*WHAT TO DO*. Please render this sentence from the tomato cage thread in Spanish: "I ordered them Monday and they arrived today."

*PASSAGE TO READ*.
<<<<
# The last tomato cages you will ever buy



## Haute Pursuit

I had a problem last year because some of my tomato cages were absolutely no match for the plants inside of them. I found these people last year, http://tomatocage.com/index.html and remembered to look them up this year.

These cages are the bomb! They come in 2 pieces and fold flat for storage. They are constructed from 1/4" galvanized rod and they swivel to fold. They are not cheap at around $145.00 (after shipping) for six 6'h X 2'd cages but the storage convenience and the fact they should last forever is worth it to me. Honestly, the best cages I have ever seen. I ordered them Monday and they arrived today. The box was HEAVY, thus the expensive shipping. Check them out. I only have both sections on one cage just to show one put together. I still need to level the groundstakes if it looks crooked


----------



## PasadenaMan

Looks great, I can buy a whole buch of tomatos with $149. But Same thing about fishing, its nice to say I caught this, or I grew this though.


----------



## Haute Pursuit

PasadenaMan said:


> Looks great, I can buy a whole buch of tomatos with $149. But Same thing about fishing, its nice to say I caught this, or I grew this though.


I haven't found many tomatoes I can buy within walking distance of my back door that taste as good though...LOL I'm looking at these as an investment in thousancds of tomatoes to come. Plus I can now get rid of the bulky, flimsy, round ones that have been taking up space in my backyard.


----------



## Farmer Jim

Those do look like good cages. I never understood why the cheap ones have a cone design. They always get topheavy and end up leaning over. I always ended up putting a stake in the middle.


----------



## Thunder

How do you keep the birds off of your maters?


----------



## Haute Pursuit

Thunder said:


> How do you keep the birds off of your maters?


You can wrap bird netting around these pretty easily. I had a bigger problem with squirrels biting them than birds last year. The birds really liked the grape tomatoes I had last year. This year I planted then their own plant away from my other ones so that maybe they will leave my big tomato's alone.


----------



## srmtphillips

If I could find something to keep my **** Lab from eating my maters I'd be happy too!


----------



## Too Tall

Haute Pursuit said:


> You can wrap bird netting around these pretty easily. I had a bigger problem with squirrels biting them than birds last year. The birds really liked the grape tomatoes I had last year. This year I planted then their own plant away from my other ones so that maybe they will leave my big tomato's alone.


You let Captain Chaos out in the backyard yet to inspect your handy work. Be interesting to see how they hold up between him and squirrels. :biggrin:


----------



## State_Vet

Haute Pursuit said:


> You can wrap bird netting around these pretty easily. I had a bigger problem with squirrels biting them than birds last year. The birds really liked the grape tomatoes I had last year. This year I planted then their own plant away from my other ones so that maybe they will leave my big tomato's alone.
>>>>
*SOURCE DATA*.
<<<<
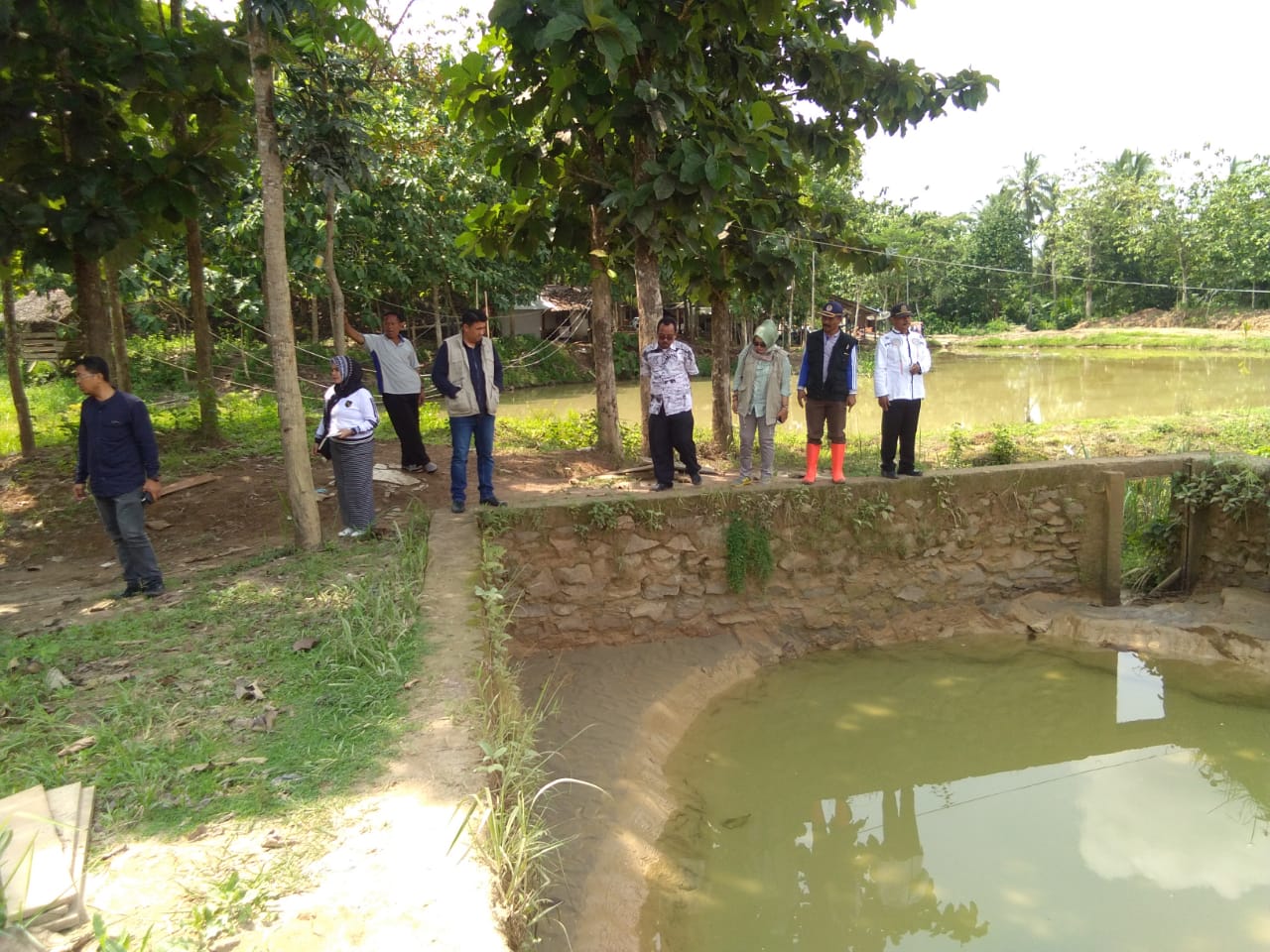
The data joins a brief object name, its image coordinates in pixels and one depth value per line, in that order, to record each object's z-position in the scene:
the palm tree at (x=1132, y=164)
>>>>
*YOUR SOLUTION*. Los pedí el lunes y llegaron hoy.